Trump représente pour Taïwan à la fois une menace et un enjeu stratégique majeur. En vérité, les Taïwanais s'inquiètent également de voir les relations entre les USA et la Chine se tendent par peur que cette situation ait des répercussions sur la sécurité dans le détroit de Taïwan. L’instabilité et les outrances de Trump font aussi craindre à Taïwan une détérioration de ses propres relations avec les États-Unis. Néanmoins, cette nouvelle présidence contribue aussi à éloigner encore davantage Taïwan de Pékin.
La revue de presse
👗 Mode : Sur le marché chinois, une place reste à prendre sur le créneau des vêtements de vélo.
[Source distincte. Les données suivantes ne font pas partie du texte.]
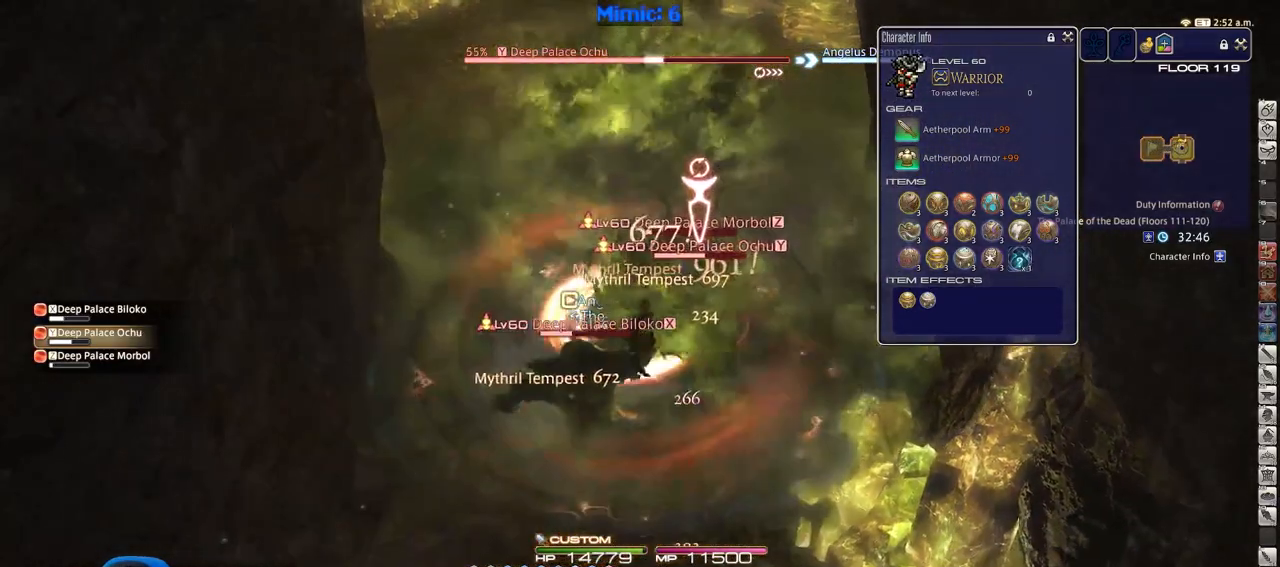
{"keys": ["s"], "events": []}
Source : 163, 12 novembre 2024
La vidéo a fait le tour du monde : des dizaines de milliers d’étudiants chinois parcourent l’autoroute à vélo de nuit entre Zhengzhou et Kaifeng pour manger des raviolis. Ces images illustrent la popularité grandissante du vélo en Chine. Une brève recherche sur le réseau social Xiaohongshu avec le hashtag #cyclisme (#骑行) affiche 700 000 posts et 3,6 milliards de vues. Le marché du vélo est en pleine expansion, et avec lui le marché du vêtement de cyclisme.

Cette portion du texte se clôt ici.